According to IVPM, the world’s best reporter on video surveillance systems, the GDPR rules implemented by the EU will have a great impact on the businesses that have employed CCTV cameras. The General Data Protection Regulation insists on providing privacy to the employees while working unless the employers have a strong valid reason to install CCTV cameras.

Impact on Businesses

The GDPR rules made by the European Commission allow businesses to install CCTV cameras only at the places where the employee’s privacy is disturbed. The new rules do not consider monitoring of employees’ conduct as a valid reason to install a security system. According to them, security cameras can be installed only for the purpose of security of the employees and resources.

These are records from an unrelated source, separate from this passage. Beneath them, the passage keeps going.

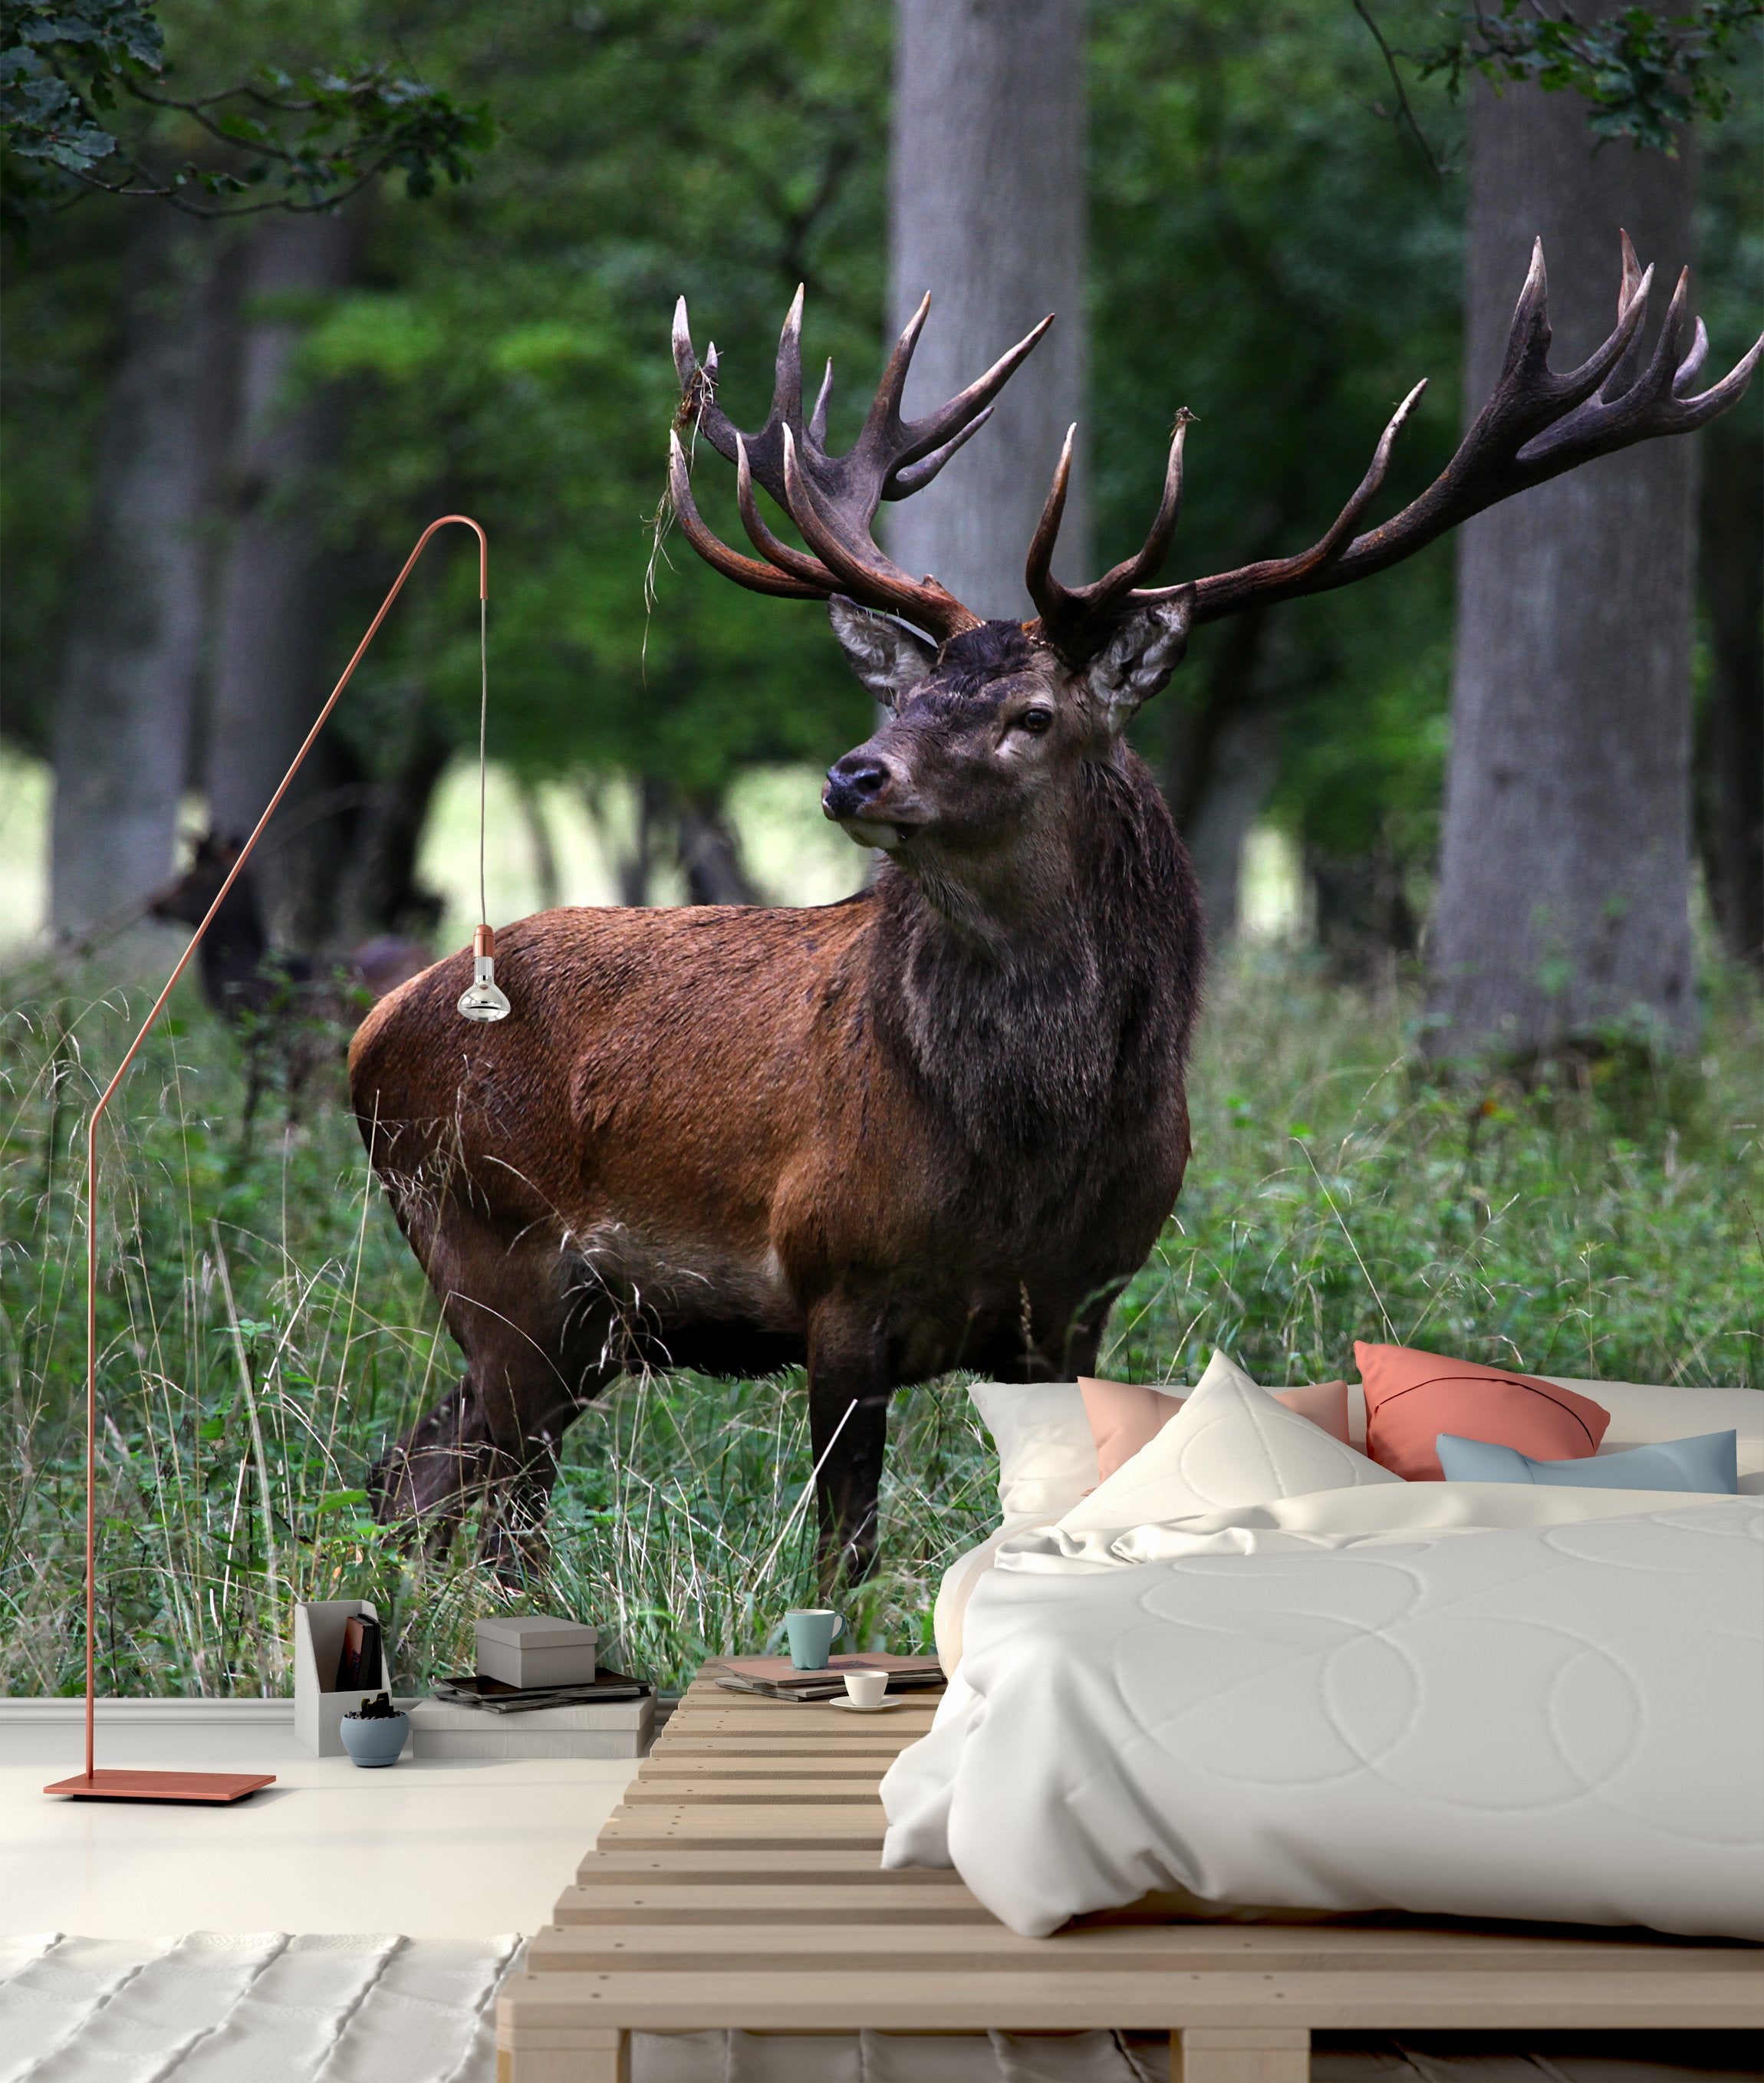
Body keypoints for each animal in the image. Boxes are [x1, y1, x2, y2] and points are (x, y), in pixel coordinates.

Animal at [348, 234, 1758, 1580]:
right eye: (910, 697)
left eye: (1030, 716)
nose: (851, 773)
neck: (1022, 1161)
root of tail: (374, 1025)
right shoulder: (835, 1285)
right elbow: (843, 1551)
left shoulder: (1079, 1303)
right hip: (492, 1249)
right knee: (480, 1498)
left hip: (581, 1325)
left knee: (420, 1473)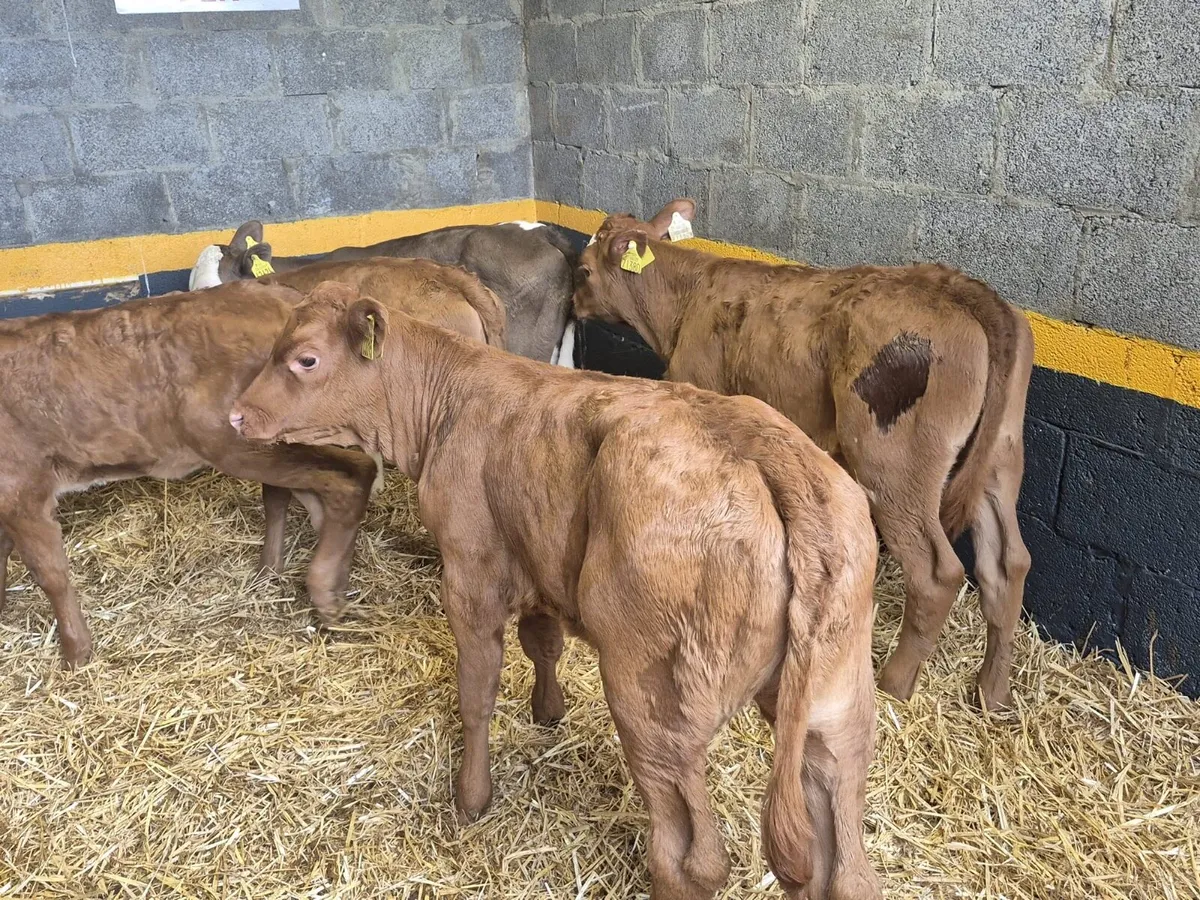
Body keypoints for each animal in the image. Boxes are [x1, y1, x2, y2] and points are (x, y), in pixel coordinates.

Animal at [0, 267, 508, 667]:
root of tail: (277, 296)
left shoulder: (22, 488)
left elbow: (50, 573)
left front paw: (75, 653)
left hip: (234, 442)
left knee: (350, 475)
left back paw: (322, 589)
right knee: (321, 491)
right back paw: (318, 582)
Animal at [230, 281, 883, 900]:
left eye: (306, 358)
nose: (235, 416)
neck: (448, 403)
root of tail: (766, 448)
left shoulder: (470, 574)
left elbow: (476, 692)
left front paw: (471, 796)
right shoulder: (538, 563)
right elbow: (543, 643)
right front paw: (548, 711)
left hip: (655, 700)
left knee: (693, 858)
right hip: (836, 707)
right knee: (846, 863)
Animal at [573, 199, 1035, 711]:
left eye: (583, 270)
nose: (571, 302)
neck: (685, 300)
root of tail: (955, 286)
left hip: (893, 465)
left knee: (938, 574)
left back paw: (894, 684)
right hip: (1000, 461)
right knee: (1008, 564)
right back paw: (993, 692)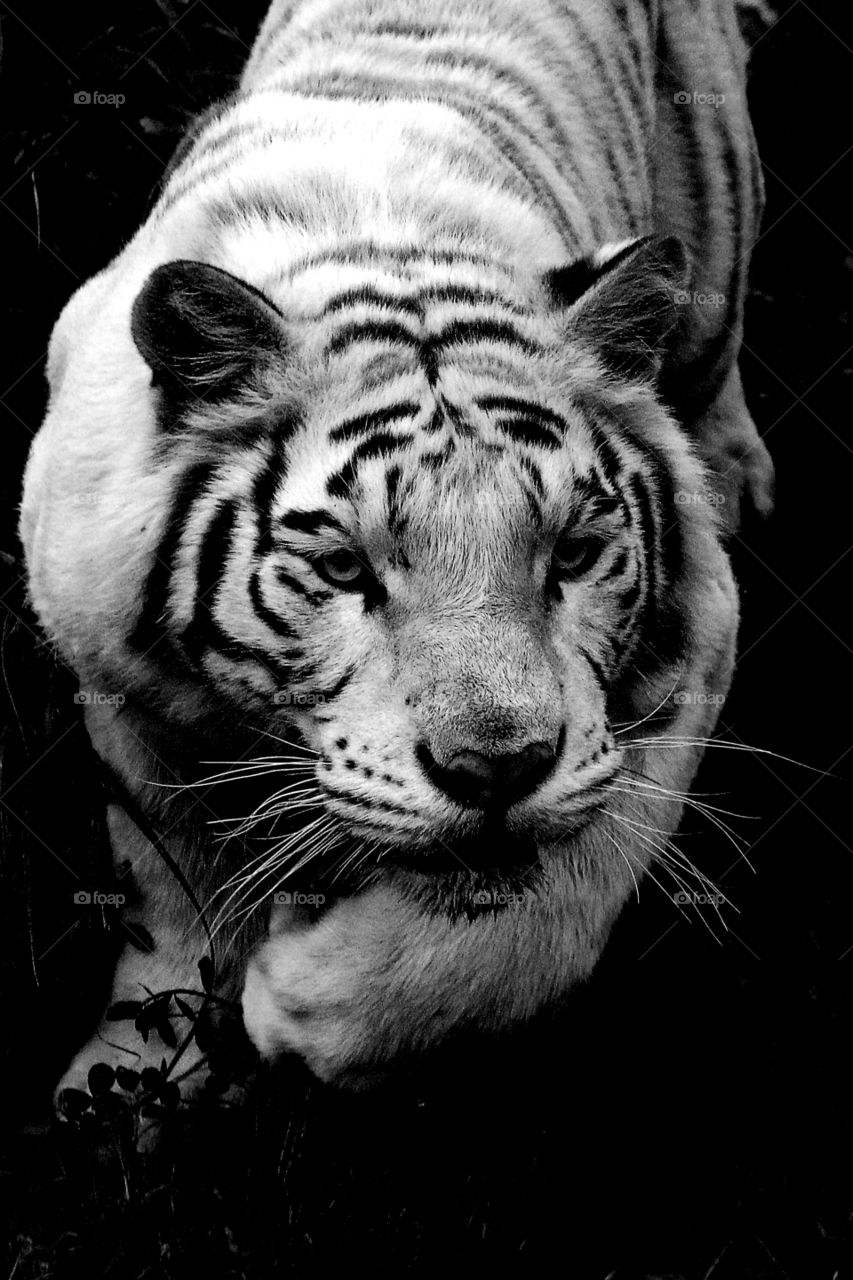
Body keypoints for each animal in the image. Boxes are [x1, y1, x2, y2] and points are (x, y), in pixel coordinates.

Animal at [19, 0, 774, 1100]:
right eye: (344, 568)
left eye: (573, 554)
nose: (496, 769)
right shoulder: (117, 676)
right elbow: (166, 883)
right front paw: (133, 1080)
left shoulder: (696, 640)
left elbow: (555, 896)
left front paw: (303, 997)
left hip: (713, 210)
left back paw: (734, 471)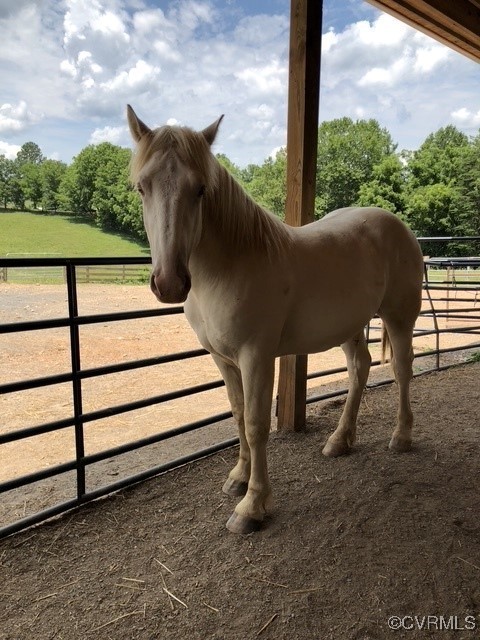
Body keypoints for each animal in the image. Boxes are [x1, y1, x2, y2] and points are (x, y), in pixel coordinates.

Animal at [127, 105, 424, 535]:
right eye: (141, 187)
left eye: (200, 189)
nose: (169, 283)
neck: (232, 264)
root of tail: (397, 225)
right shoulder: (223, 359)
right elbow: (237, 415)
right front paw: (238, 478)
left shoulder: (257, 357)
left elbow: (255, 424)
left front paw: (252, 506)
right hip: (350, 325)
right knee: (360, 369)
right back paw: (340, 440)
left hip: (400, 317)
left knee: (401, 370)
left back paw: (401, 437)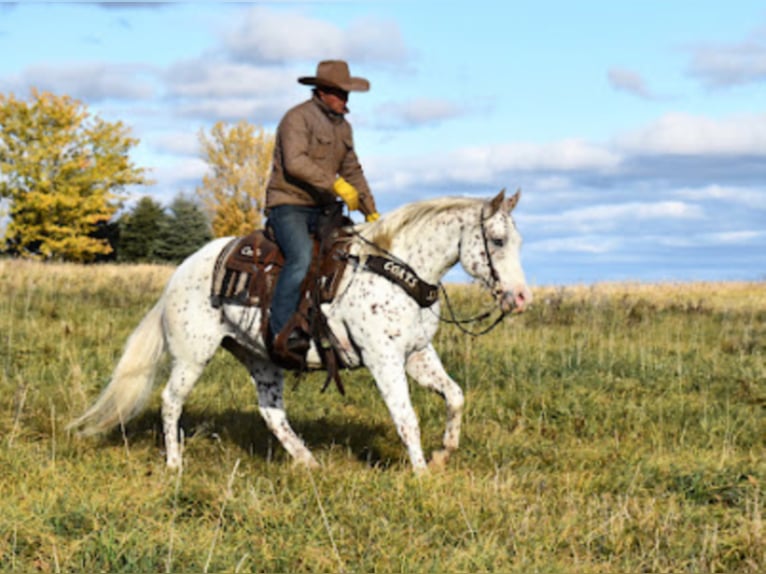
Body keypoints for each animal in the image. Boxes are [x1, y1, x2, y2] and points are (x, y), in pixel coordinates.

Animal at [69, 189, 532, 472]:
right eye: (497, 240)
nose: (521, 297)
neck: (395, 270)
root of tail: (180, 272)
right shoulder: (383, 360)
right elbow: (406, 417)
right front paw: (420, 474)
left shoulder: (416, 355)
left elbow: (455, 396)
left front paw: (441, 455)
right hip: (192, 355)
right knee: (170, 401)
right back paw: (174, 463)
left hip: (259, 358)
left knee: (272, 412)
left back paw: (308, 462)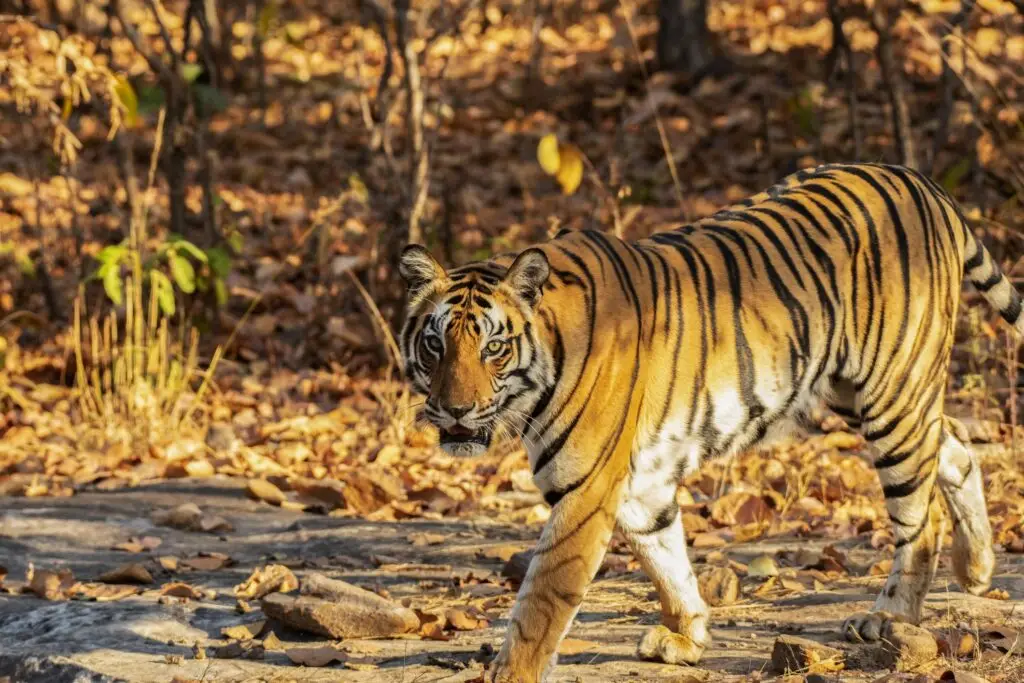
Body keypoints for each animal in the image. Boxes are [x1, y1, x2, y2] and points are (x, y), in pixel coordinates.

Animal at [398, 162, 1006, 683]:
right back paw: (976, 567)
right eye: (435, 344)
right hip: (858, 393)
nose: (454, 409)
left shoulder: (585, 491)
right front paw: (687, 636)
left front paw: (511, 673)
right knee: (954, 445)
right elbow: (664, 556)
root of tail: (919, 179)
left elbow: (542, 600)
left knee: (921, 516)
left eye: (494, 348)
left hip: (891, 394)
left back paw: (892, 618)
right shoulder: (639, 483)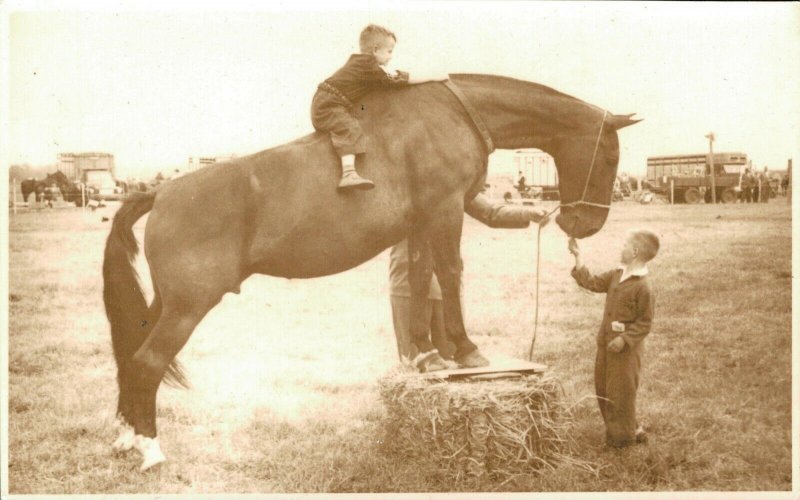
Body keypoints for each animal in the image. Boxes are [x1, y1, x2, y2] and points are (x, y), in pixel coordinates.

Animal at [103, 73, 640, 468]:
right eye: (611, 154)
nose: (583, 223)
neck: (452, 115)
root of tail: (161, 191)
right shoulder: (445, 212)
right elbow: (449, 273)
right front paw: (465, 351)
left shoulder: (422, 223)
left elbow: (421, 279)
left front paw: (427, 354)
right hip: (188, 306)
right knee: (147, 363)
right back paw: (151, 450)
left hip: (166, 303)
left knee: (130, 358)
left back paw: (127, 438)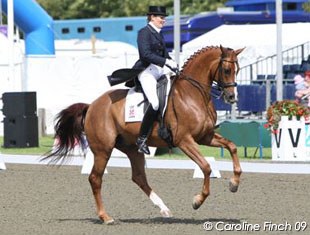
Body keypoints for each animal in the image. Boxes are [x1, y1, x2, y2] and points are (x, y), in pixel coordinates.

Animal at [46, 45, 245, 224]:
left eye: (238, 70)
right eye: (227, 70)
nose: (232, 97)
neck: (191, 94)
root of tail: (92, 105)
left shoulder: (205, 137)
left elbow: (232, 146)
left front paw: (234, 184)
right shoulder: (185, 141)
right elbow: (206, 167)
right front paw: (198, 200)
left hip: (132, 148)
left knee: (138, 177)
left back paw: (164, 209)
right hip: (103, 150)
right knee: (95, 178)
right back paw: (105, 217)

Limit on Capturing and Data Processing

The new GDPR rules also consider monitoring public for a long time or on a large-scale as a risky task. The rules state that capturing the video of any person is equal to collecting the personal data of the person. This is not valid according to the new laws. The laws forbid implementation of surveillance systems in places like canteens and lobby area.

The rules expect the data handling processes to be transparent. The subject in the data needs to be informed about the amount of information recorded by the cameras and the amount of privacy affected in the process needs to be in limit.

Limit on Retaining Period of the Footage

The GDPR lays regulations on the retention period of the footage as well. According to the rules, one cannot retain the CCTV footage for a longer period. There is a limit set for CCTV data storage period based on the camera and its purpose.

Encryption and Confidentiality

The GDPR rules implemented by the European Commission require all the surveillance systems to employ encryption to avoid security breaches. The rule makes it compulsory for people and organizations to maintain the confidentiality of the footage. For example, if somebody demands to see the footage, the rules require the person to be present in the footage to have the right to see the footage. Otherwise, only government bodies and the police have the right to view the footage.